§ **ABOUT THIS TASK**: When the string "اللغة" occurs in a line of the records, show that line.

§ **SUPPLIED MATERIAL**:
○ ○ ○ ○ ○
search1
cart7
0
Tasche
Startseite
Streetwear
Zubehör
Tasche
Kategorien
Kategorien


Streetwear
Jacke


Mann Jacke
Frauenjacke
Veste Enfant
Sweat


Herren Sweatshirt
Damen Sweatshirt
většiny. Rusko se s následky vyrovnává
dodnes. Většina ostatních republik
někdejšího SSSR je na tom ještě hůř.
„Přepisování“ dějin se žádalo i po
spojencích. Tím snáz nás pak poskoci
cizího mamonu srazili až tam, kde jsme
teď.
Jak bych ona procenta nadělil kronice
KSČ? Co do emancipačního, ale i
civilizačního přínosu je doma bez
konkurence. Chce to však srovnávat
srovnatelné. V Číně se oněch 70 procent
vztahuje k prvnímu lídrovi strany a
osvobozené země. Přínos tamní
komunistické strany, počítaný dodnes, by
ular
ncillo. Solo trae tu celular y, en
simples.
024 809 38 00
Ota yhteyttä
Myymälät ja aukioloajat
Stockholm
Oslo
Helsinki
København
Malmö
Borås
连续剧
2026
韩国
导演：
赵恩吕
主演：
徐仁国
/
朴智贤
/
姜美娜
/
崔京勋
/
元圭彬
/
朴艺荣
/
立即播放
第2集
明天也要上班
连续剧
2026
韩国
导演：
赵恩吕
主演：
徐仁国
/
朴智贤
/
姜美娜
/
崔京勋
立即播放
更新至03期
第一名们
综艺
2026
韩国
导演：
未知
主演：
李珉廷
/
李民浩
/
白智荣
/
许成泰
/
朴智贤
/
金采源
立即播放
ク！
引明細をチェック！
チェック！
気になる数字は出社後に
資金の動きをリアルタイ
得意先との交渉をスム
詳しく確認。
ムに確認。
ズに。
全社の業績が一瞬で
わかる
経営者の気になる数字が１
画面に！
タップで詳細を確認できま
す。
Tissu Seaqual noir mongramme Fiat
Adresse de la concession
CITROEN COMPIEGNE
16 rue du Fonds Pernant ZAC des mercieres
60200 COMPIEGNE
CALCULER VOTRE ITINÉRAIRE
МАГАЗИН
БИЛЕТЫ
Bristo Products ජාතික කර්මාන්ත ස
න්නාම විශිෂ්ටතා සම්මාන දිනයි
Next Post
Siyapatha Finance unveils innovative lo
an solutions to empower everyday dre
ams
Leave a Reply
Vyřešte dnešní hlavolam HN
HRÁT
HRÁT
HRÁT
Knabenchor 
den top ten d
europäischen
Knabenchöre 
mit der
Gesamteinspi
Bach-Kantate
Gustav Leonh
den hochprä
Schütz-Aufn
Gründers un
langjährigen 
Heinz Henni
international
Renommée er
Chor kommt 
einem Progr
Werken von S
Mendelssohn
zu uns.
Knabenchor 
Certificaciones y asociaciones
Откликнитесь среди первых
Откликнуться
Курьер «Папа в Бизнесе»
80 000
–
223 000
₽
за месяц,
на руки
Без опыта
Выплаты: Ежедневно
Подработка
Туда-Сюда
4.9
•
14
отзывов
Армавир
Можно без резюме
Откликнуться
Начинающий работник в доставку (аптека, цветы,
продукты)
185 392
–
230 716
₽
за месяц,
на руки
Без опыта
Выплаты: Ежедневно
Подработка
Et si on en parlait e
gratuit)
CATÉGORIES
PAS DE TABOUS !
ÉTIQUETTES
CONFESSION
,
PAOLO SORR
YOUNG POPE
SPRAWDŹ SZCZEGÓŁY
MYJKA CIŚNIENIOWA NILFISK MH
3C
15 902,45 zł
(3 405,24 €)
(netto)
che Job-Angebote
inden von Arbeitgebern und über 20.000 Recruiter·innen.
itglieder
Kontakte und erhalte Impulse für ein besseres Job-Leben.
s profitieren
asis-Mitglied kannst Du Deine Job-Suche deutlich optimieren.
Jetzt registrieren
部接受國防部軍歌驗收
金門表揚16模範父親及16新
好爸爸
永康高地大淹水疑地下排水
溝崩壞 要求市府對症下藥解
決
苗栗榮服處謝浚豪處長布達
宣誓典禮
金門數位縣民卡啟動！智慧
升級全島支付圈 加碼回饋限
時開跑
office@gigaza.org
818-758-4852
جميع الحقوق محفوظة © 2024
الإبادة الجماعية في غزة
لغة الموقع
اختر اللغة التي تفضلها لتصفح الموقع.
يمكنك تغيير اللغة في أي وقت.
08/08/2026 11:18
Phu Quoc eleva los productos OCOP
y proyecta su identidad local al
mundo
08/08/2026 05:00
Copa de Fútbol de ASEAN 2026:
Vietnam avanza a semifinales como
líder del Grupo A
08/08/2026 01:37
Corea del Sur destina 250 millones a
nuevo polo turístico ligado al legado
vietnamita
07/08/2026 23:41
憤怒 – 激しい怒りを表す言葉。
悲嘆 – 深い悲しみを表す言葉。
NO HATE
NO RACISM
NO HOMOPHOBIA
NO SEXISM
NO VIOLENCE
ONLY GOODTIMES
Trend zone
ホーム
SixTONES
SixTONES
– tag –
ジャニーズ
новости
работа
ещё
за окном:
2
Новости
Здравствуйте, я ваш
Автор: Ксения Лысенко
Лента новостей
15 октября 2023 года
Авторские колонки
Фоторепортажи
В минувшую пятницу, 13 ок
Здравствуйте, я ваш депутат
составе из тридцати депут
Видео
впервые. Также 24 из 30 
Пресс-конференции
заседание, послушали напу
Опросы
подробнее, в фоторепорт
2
○ ○ ○ ○ ○
§ **TASK RESPONSE**:
اختر اللغة التي تفضلها لتصفح الموقع.
يمكنك تغيير اللغة في أي وقت.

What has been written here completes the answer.